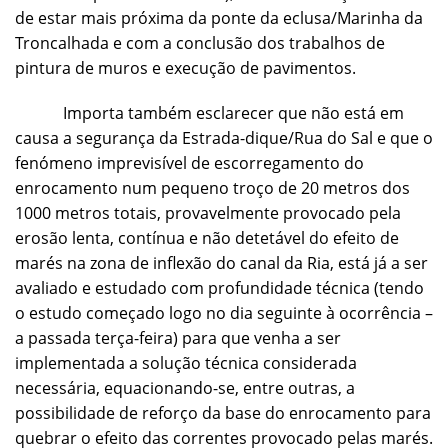
de estar mais próxima da ponte da eclusa/Marinha da
Troncalhada e com a conclusão dos trabalhos de
pintura de muros e execução de pavimentos.
Importa também esclarecer que não está em
causa a segurança da Estrada-dique/Rua do Sal e que o
fenómeno imprevisível de escorregamento do
enrocamento num pequeno troço de 20 metros dos
1000 metros totais, provavelmente provocado pela
erosão lenta, contínua e não detetável do efeito de
marés na zona de inflexão do canal da Ria, está já a ser
avaliado e estudado com profundidade técnica (tendo
o estudo começado logo no dia seguinte à ocorrência –
a passada terça-feira) para que venha a ser
implementada a solução técnica considerada
necessária, equacionando-se, entre outras, a
possibilidade de reforço da base do enrocamento para
quebrar o efeito das correntes provocado pelas marés.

===

■ **WHAT IS BEING ASKED**: Copy out exactly, and only, the lines from the one that contains "enrocamento num pequeno" through the last line of the material above.

■ **OUTPUT OF THE EXERCISE**:
enrocamento num pequeno troço de 20 metros dos
1000 metros totais, provavelmente provocado pela
erosão lenta, contínua e não detetável do efeito de
marés na zona de inflexão do canal da Ria, está já a ser
avaliado e estudado com profundidade técnica (tendo
o estudo começado logo no dia seguinte à ocorrência –
a passada terça-feira) para que venha a ser
implementada a solução técnica considerada
necessária, equacionando-se, entre outras, a
possibilidade de reforço da base do enrocamento para
quebrar o efeito das correntes provocado pelas marés.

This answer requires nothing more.